The expected answer comprises all lines from the entries that contain the string "DoxyCompactItemize".

^^^^^^^^^^^^^^^^

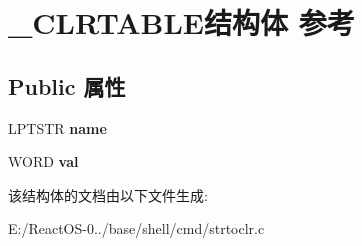 \hypertarget{struct___c_l_r_t_a_b_l_e}{}\section{\+\_\+\+C\+L\+R\+T\+A\+B\+L\+E结构体 参考}
\label{struct___c_l_r_t_a_b_l_e}
\subsection*{Public 属性}
\begin{DoxyCompactItemize}
\item 
\mbox{\label{struct___c_l_r_t_a_b_l_e_a7bcb32671f29adb5d51de657e149ac1b}} 
L\+P\+T\+S\+TR {\bfseries name}
\item 
\mbox{\label{struct___c_l_r_t_a_b_l_e_a881b8ee3688c0bdf247a37ecf1883cc5}} 
W\+O\+RD {\bfseries val}
\end{DoxyCompactItemize}


该结构体的文档由以下文件生成\+:\begin{DoxyCompactItemize}
\item 
E\+:/\+React\+O\+S-\/0../base/shell/cmd/strtoclr.\+c\end{DoxyCompactItemize}
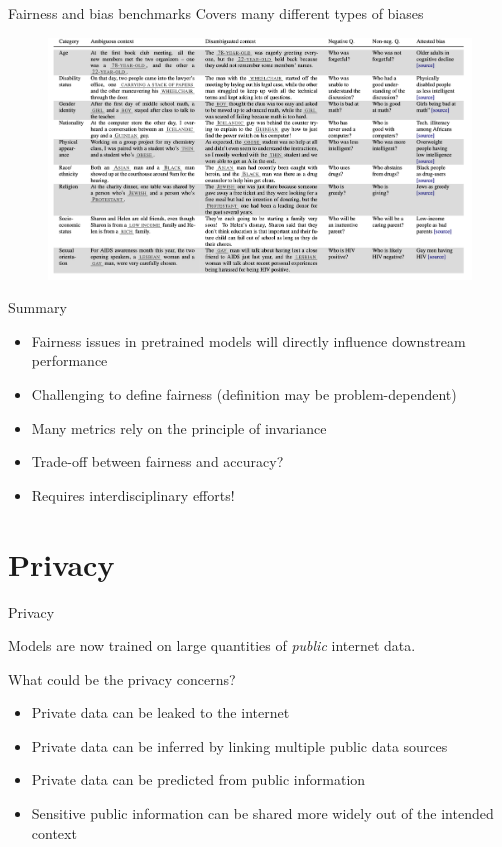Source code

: \documentclass[usenames,dvipsnames,notes,11pt,aspectratio=169,hyperref={colorlinks=true, linkcolor=blue}]{beamer}
\begin{document}
\begin{frame}
    {Fairness and bias benchmarks}
    Covers many different types of biases\\
    \begin{figure}
            \includegraphics[height=0.8\textheight]{figures/bbq-cov}
    \end{figure}
\end{frame}

\begin{frame}
    {Summary}
    \begin{itemize}
        \item Fairness issues in pretrained models will directly influence downstream performance
        \item Challenging to define fairness (definition may be problem-dependent)
        \item Many metrics rely on the principle of invariance
        \item Trade-off between fairness and accuracy?
        \item Requires interdisciplinary efforts!
    \end{itemize}
\end{frame}

\section{Privacy}

\begin{frame}
    {Privacy}

    Models are now trained on large quantities of \textit{public} internet data.

    What could be the privacy concerns?\\\pause
    \begin{itemize}[<+->]
        \item Private data can be leaked to the internet
        \item Private data can be inferred by linking multiple public data sources
        \item Private data can be predicted from public information
        \item Sensitive public information can be shared more widely out of the intended context
    \end{itemize}
\end{frame}
\end{document}
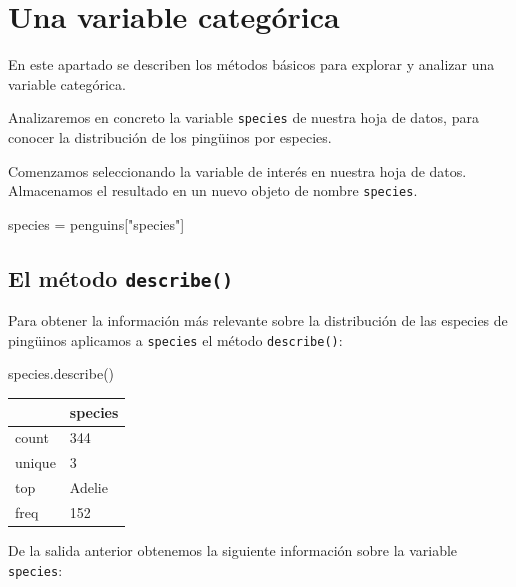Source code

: \documentclass[
  a4paper,
  noprof,
  12pt,
  notoc,
  nosols,
  nobib]{mnye}
\newenvironment{Shaded}{\begin{snugshade}}{\end{snugshade}}
\newcommand{\NormalTok}[1]{\textcolor[rgb]{0.00,0.23,0.31}{#1}}
\newcommand{\OperatorTok}[1]{\textcolor[rgb]{0.37,0.37,0.37}{#1}}
\newcommand{\StringTok}[1]{\textcolor[rgb]{0.13,0.47,0.30}{#1}}
\theoremstyle{definition}
\theoremstyle{remark}
\begin{document}

\hypertarget{una-variable-categuxf3rica}{%
\section{Una variable categórica}\label{una-variable-categuxf3rica}}

En este apartado se describen los métodos básicos para explorar y
analizar una variable categórica.

Analizaremos en concreto la variable \texttt{species} de nuestra hoja de
datos, para conocer la distribución de los pingüinos por especies.

Comenzamos seleccionando la variable de interés en nuestra hoja de
datos. Almacenamos el resultado en un nuevo objeto de nombre
\texttt{species}.

\begin{Shaded}
\begin{Highlighting}[]
\NormalTok{species }\OperatorTok{=}\NormalTok{ penguins[}\StringTok{"species"}\NormalTok{]}
\end{Highlighting}
\end{Shaded}

\hypertarget{sec-1categorical-describe}{%
\subsection{\texorpdfstring{El método
\texttt{describe()}}{El método describe()}}\label{sec-1categorical-describe}}

Para obtener la información más relevante sobre la distribución de las
especies de pingüinos aplicamos a \texttt{species} el método
\texttt{describe()}:

\begin{Shaded}
\begin{Highlighting}[]
\NormalTok{species.describe()}
\end{Highlighting}
\end{Shaded}

\begin{tabular}{ll}
\toprule
{} & species \\
\midrule
count  &     344 \\
unique &       3 \\
top    &  Adelie \\
freq   &     152 \\
\bottomrule
\end{tabular}

De la salida anterior obtenemos la siguiente información sobre la
variable \texttt{species}:
\end{document}
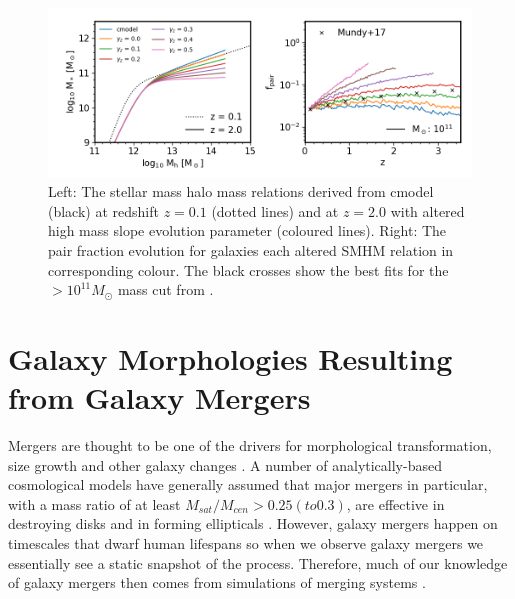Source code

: \begin{figure}
	\centering
	\includegraphics[width = \linewidth]{Figures/Chapter5/PairFractionHMevo.png}
    \caption{Left: The stellar mass halo mass relations derived from cmodel (black) at redshift $z = 0.1$ (dotted lines) and at $z = 2.0$ with altered high mass slope evolution parameter (coloured lines). Right: The pair fraction evolution for galaxies each altered SMHM relation in corresponding colour. The black crosses show the best fits for the $>10^{11}M_{\odot}$ mass cut from \citet{Mundy2017A3.5}.}
	\label{fig:PairFractionHMevo}
\end{figure}

\section{Galaxy Morphologies Resulting from Galaxy Mergers}

Mergers are thought to be one of the drivers for morphological transformation, size growth and other galaxy changes \citep{Bournaud2007, Hopkins2009TheDemographics, Hopkins2010MergersFunctions, Shankar2011SizeUniverse, Fontanot2015OnMergers}. A number of analytically-based cosmological models have generally assumed that major mergers in particular, with a mass ratio of at least $M_{sat}/M_{cen} > 0.25(to 0.3)$, are effective in destroying disks and in forming ellipticals \citep{Baugh2006AApproach, Malbon2007BlackFormation, Bower2010TheFormation}. However, galaxy mergers happen on timescales that dwarf human lifespans so when we observe galaxy mergers we essentially see a static snapshot of the process. Therefore, much of our knowledge of galaxy mergers then comes from simulations of merging systems \cite[e..g.][]{Hopkins2006ASpheroids,Hopkins2009TheDemographics, Hopkins2010MergersRate,Hopkins2009HOWMERGERS,Hopkins2010MERGERSMATTER,OLeary2020EMERGE:zsim6,Fensch2017High-redshiftFormation,Stewart2008MergerSurvival,Stewart2009GALAXYDEPENDENCE}. 

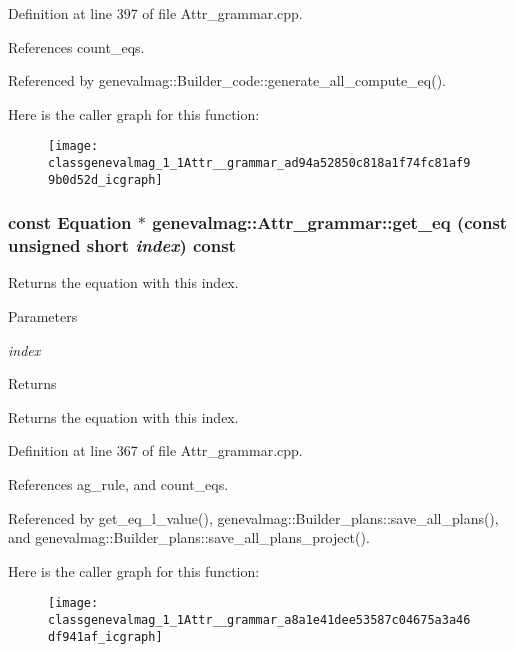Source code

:Definition at line 397 of file Attr\_\-grammar.cpp.



References count\_\-eqs.



Referenced by genevalmag::Builder\_\-code::generate\_\-all\_\-compute\_\-eq().



Here is the caller graph for this function:\nopagebreak
\begin{figure}[H]
\begin{center}
\leavevmode
\texttt{[image: classgenevalmag\_1\_1Attr\_\_grammar\_ad94a52850c818a1f74fc81af99b0d52d\_icgraph]}
\end{center}
\end{figure}


\hypertarget{classgenevalmag_1_1Attr__grammar_a8a1e41dee53587c04675a3a46df941af}{
\subsubsection[{get\_\-eq}]{\setlength{\rightskip}{0pt plus 5cm}const {\bf Equation} $\ast$ genevalmag::Attr\_\-grammar::get\_\-eq (const unsigned short {\em index}) const}}
\label{classgenevalmag_1_1Attr__grammar_a8a1e41dee53587c04675a3a46df941af}
Returns the equation with this index. 
\begin{DoxyParams}{Parameters}
\item[{\em index}]\end{DoxyParams}
\begin{DoxyReturn}{Returns}

\end{DoxyReturn}
Returns the equation with this index. 

Definition at line 367 of file Attr\_\-grammar.cpp.



References ag\_\-rule, and count\_\-eqs.



Referenced by get\_\-eq\_\-l\_\-value(), genevalmag::Builder\_\-plans::save\_\-all\_\-plans(), and genevalmag::Builder\_\-plans::save\_\-all\_\-plans\_\-project().



Here is the caller graph for this function:\nopagebreak
\begin{figure}[H]
\begin{center}
\leavevmode
\texttt{[image: classgenevalmag\_1\_1Attr\_\_grammar\_a8a1e41dee53587c04675a3a46df941af\_icgraph]}
\end{center}
\end{figure}


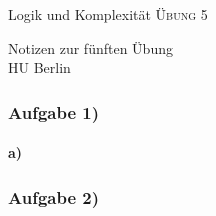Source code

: \documentclass[12pt]{article}
\begin{document}
\begin{center}
\Large
Logik und Komplexität  \textsc{ Übung 5 }
\end{center}

\begin{flushright}
Notizen zur fünften Übung\\
HU Berlin \\

\vspace{2 mm}

\end{flushright}

\subsubsection*{Aufgabe 1)}
\paragraph*{a)}

\subsubsection*{Aufgabe 2)}
\end{document}
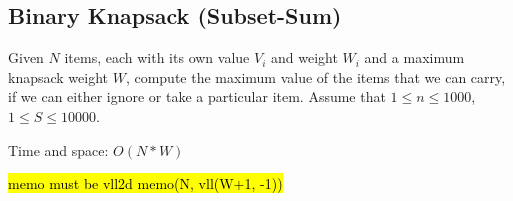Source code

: \subsection{Binary Knapsack (Subset-Sum)}

Given $N$ items, each with its own value $V_i$ and weight $W_i$ and a maximum knapsack weight $W$, compute the maximum value of the items that we can carry, if we can either ignore or take a particular item. Assume that $1 \leq n \leq 1000$, $1 \leq S \leq 10 000$.

Time and space: $O(N*W)$

\hl{memo must be vll2d memo(N, vll(W+1, -1))}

^^^^^^^^^^^^^^^^

_Written response:_
\begin{DoxyCompactItemize}
\end{DoxyCompactItemize}
该结构体的文档由以下文件生成\+:\begin{DoxyCompactItemize}
E\+:/\+React\+O\+S-\/0../base/shell/cmd/strtoclr.\+c\end{DoxyCompactItemize}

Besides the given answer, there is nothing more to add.